▶ [TASKS TO COMPLETE]:
1 – List every person named in the passage about Yuan Shikai and the revolutionaries.
2 – Answer these questions from the passage about Yuan Shikai and the revolutionaries:
(a) On what date did the Qing Court appoint Yuan as Prime Minister?
(b) Where did the revolutionaries retreat after being outnumbered by the New Army?
(c) Whom did the revolutionaries choose as their representative in the negotiations?

▶ [SELECTED TEXT]:
────────
Alerted by this situation, the Qing Court ordered Yuan Shikai on October 27, 1911 to lead his New Army to retake Wuhan. Outnumbered by the New Army, the revolutionaries retreated to Hanyang and, finally, to Wuchang where they would fight against the New Army for about 50 days. During this battle, more than a half of all Chinese provinces already declared its independence from Qing, including Tibet and Outer Mongolia. On November 1, 1911, the Qing Court appointed Yuan as new Prime Minister who would briefly led the short-lived Qing constitutional government.

With much of the provinces that declared its independence from Qing, Yuan sent Tang Shaoyi as his representative to negotiate with the revolutionaries in Wuhan where the revolutionaries choose Wu Tingfang as their representative. They agreed that Yuan Shikai would force the Emperor to abdicate in exchange for the southern provinces' support of Yuan as the president of the Republic. To prevent civil war and possible foreign intervention from undermining the infant republic, Sun Yat-sen agreed to Yuan's proposal to unify China under Yuan Shikai's Beijing government.
────────
▶ [RAW DATA]:
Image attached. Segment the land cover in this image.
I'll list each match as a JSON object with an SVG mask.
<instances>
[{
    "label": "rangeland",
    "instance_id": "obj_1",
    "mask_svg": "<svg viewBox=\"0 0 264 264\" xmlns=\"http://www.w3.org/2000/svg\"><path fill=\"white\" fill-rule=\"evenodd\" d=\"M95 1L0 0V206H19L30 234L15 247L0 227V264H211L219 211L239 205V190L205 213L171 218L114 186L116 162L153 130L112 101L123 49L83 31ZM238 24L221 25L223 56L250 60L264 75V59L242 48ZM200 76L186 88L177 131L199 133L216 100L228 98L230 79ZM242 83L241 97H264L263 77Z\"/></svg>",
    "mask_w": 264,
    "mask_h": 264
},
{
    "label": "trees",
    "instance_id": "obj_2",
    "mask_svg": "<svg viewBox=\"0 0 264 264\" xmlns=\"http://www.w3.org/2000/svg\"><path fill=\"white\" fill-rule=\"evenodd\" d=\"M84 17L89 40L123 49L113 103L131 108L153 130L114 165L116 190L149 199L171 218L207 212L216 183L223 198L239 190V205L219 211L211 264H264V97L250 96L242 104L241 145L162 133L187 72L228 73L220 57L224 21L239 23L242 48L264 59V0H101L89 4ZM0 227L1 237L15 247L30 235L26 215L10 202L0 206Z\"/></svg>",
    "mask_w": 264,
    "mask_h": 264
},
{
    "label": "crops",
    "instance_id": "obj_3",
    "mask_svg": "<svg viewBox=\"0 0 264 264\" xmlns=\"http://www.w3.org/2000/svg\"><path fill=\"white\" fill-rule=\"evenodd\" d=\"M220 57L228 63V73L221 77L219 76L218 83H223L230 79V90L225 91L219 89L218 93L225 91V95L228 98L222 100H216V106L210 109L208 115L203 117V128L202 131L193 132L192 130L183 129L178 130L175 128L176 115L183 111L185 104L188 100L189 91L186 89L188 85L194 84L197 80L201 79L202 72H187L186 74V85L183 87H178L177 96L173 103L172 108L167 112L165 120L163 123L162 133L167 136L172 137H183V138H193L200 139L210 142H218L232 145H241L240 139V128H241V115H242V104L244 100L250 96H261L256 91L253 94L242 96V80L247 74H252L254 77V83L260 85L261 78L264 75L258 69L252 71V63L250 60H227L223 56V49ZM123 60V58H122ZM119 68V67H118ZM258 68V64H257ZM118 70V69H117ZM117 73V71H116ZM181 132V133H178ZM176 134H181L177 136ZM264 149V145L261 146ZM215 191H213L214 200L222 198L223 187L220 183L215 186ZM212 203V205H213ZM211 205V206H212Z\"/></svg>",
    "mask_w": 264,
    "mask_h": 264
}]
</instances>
────────
▶ [RESPONSES PER TASK]:
1 – Yuan Shikai, Tang Shaoyi, Wu Tingfang, Sun Yat-sen

2 –
(a) November 1, 1911
(b) To Hanyang and then to Wuchang
(c) Wu Tingfang